The world’s benchmark stock index is the S&P 500 Index. Its current market value is $36 trillion. However, the top cadre of just 7 stocks are worth $12 trillion, comprising a third of the Index. While there are numerous winners among the other 493 stocks, there are a record number of underperformers relative to the Index’s 24% gain so far this year. Two-thirds of money managers failed to keep pace. There has never been a year in modern history (if ever) where so many stocks have faltered in comparison to their benchmark due to the 50 to 240% gains among these very exclusive 7 stocks in the trillion-dollar club (ranging from $850 billion to $3.1 trillion valuations). The years of extreme under performance by the ‘many’ tend to occur near market peaks, while lower levels of underperformance occur at Bear market bottoms (2009, 2016 and 2022). We expect the extreme underperformance to shrink in 2024 as market breadth improves, but we are not betting on a major Bear market decline anytime soon due to the early-stage AI boom and secular trends of a tight labor market.

The power behind this Bull market has been narrow until recently, but with interest rates falling sharply in the final 2 months of this year, the rally has become inclusive among most sectors, except for energy. The number of stocks above their 50-day moving average is quite extreme, but this often happens in the early to middle stages of a Bull market, rarely at the end. A month-long correction may be in our future, starting in Q1, 2024, but historically these momentum peaks improve the odds for investors to buy dips.

As with the previous chart, we see below that another momentum measure is at overbought extremes. It has been over 3 years since the Relative Strength Index reached this level. A pullback is coming, but we should focus less on selling the peak and more on buying the decline. Over the past 8 weeks there has not been a 2-day correction and no decline of even 2%. Like 2017, this has made it exceedingly difficult for managers to add stocks that are running higher without a pause. The good news comes from who report that the S&P 500 equal-weight index just round tripped from a one year low to a one year high in just 33 days. The last time that occurred was 41 years ago in the first two months of a roaring 5-year Bull market. The market is closer to short term pain, as it continues to accumulate longer term gains.

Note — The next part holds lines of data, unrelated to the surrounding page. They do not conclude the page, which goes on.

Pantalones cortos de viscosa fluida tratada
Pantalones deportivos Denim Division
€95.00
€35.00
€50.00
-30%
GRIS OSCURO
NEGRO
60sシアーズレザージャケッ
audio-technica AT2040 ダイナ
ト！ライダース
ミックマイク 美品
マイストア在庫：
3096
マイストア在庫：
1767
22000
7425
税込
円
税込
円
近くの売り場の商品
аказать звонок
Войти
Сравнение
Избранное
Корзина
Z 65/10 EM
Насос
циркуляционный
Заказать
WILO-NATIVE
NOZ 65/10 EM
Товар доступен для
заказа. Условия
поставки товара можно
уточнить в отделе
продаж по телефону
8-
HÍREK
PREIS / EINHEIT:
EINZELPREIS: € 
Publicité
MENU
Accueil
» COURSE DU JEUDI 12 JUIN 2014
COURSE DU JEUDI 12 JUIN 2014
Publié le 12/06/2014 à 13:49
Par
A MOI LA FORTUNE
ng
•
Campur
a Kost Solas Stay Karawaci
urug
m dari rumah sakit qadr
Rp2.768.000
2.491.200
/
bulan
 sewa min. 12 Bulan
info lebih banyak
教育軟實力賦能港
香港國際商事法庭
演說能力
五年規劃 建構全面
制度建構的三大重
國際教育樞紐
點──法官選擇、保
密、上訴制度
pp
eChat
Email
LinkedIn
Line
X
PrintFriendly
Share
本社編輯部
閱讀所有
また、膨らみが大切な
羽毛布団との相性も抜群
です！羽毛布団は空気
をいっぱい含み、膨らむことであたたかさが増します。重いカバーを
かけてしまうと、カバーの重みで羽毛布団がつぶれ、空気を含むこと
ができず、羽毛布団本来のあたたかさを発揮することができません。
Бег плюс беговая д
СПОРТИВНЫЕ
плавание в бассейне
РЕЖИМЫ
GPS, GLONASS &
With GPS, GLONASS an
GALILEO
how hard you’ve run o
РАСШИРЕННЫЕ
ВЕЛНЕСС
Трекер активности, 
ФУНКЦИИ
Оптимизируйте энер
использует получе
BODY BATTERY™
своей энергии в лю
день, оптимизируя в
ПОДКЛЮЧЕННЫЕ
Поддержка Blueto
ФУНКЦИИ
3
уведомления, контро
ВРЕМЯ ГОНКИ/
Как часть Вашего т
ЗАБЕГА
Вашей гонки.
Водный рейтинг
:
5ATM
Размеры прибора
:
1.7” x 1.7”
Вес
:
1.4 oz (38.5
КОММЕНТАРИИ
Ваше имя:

Option traders are overweight upside call options, money managers have a very elevated 80% equity exposure and the CNN fear gauge at 80 is fast approaching the 83+ extremes that often signal peak prices. There are plenty of reasons to temper new stock purchases with such overbought indications, but it may take more time or an exogenous news event to trigger a deep decline before early January as the buying power remains strong and FOMO is building. While traders can raise some cash in early January, investors with sideline cash should maintain long positions with an increasingly diversified portfolio that includes laggards in the healthcare, communications, utility, and energy sectors. We have clearly had too much cash awaiting the Godot pullback into mid-December, despite maintaining a forecast in the March SP of 4850 – 70 by early January. The next corrective period is due before mid-January as the technical indicators are warning of an overdue pause. The next cycle low expected for significant equity accumulation is due next March. Consumer credit and business stress measures remain healthy while interest rates decline, thus earnings per share and multiples should continue to grow in 2024 and feed the Bull.